Have you tried Craig's List?


----------



## Dunkem (May 8, 2012)

Bax* said:


> I am also cleaning out my basement. If you would like my sister in law, please let me know.
> 
> She doesnt cook, rarely cleans, and eats your food.


Still there huh? How about the cat?:boink:


----------



## Gee LeDouche (Sep 21, 2007)

Bax* said:


> I am also cleaning out my basement. If you would like my sister in law, please let me know.
> 
> She doesnt cook, rarely cleans, and eats your food.


You know the rules!!- Post pics.  For the right price I might be interested. lol


----------



## bowgy (Oct 10, 2007)

Bax* said:


> I am also cleaning out my basement. If you would like my sister in law, please let me know.
> 
> She doesnt cook, rarely cleans, and eats your food.

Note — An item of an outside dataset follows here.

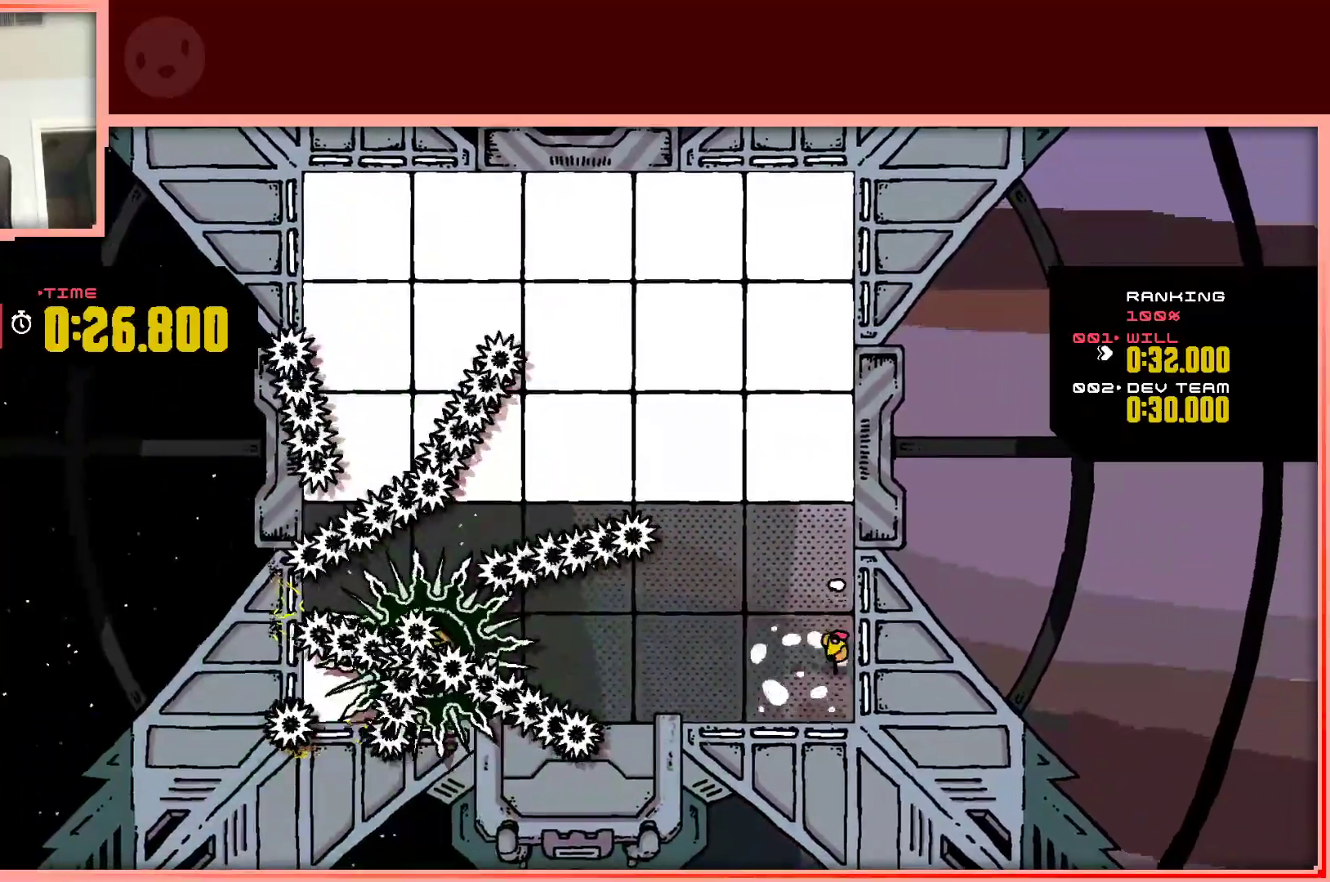
{"keys": ["shift", "up"], "events": [[83, "up", "down"], [350, "shift", "down"]]}
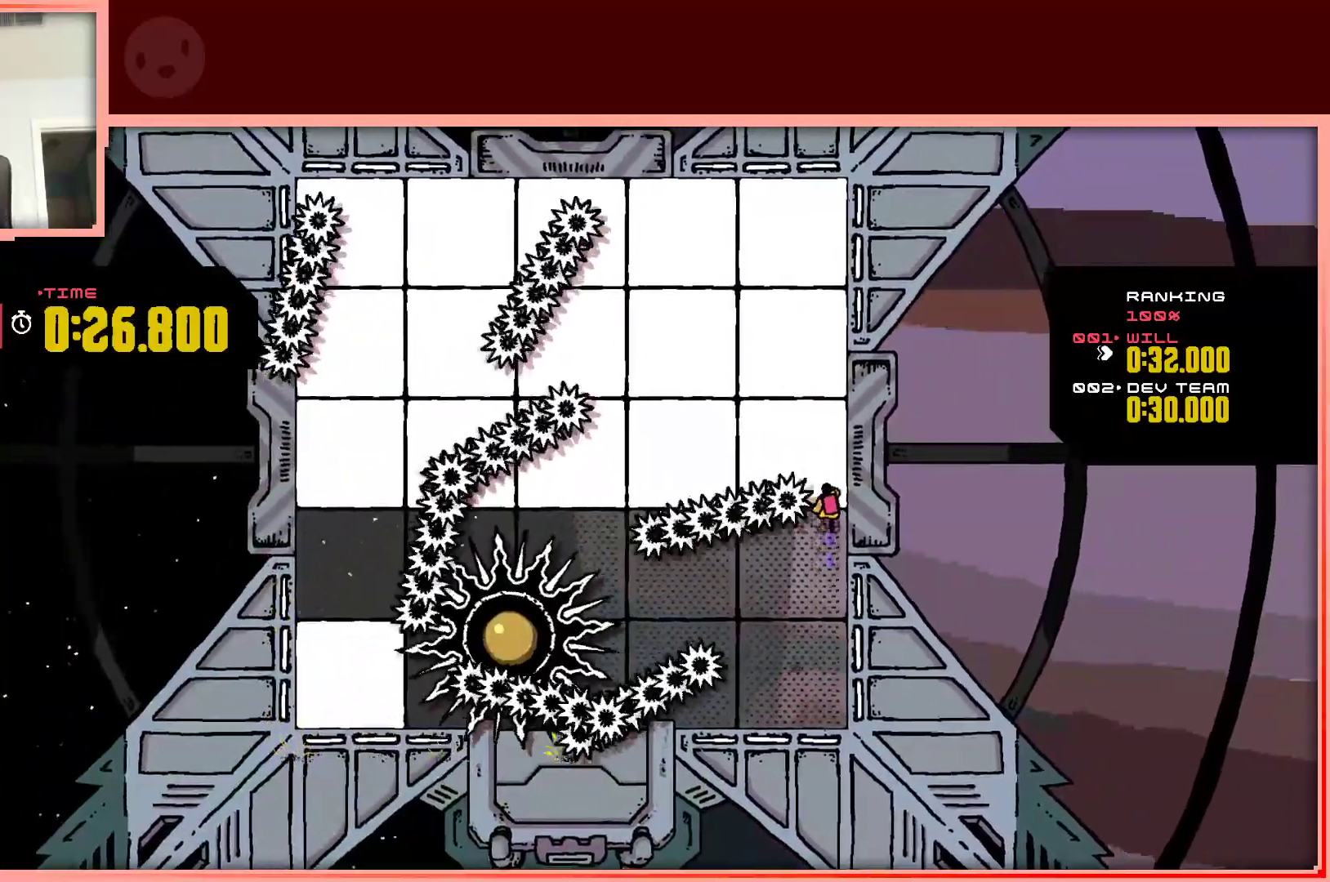
{"keys": ["left"], "events": [[133, "left", "down"], [133, "shift", "up"], [283, "up", "up"]]}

 Sounds like some guys wife's that I know, at least they have the same discription


----------



## NHS (Sep 7, 2007)

Sold!

To the recycle bin!


----------



## Bax* (Dec 14, 2008)

NHS said:


> Sold!
> 
> To the recycle bin!


Sorry for the hijack


----------



## bowgy (Oct 10, 2007)

NHS said:


> Sold!
> 
> To the recycle bin!


The magazines or the sister in law?:shock:


----------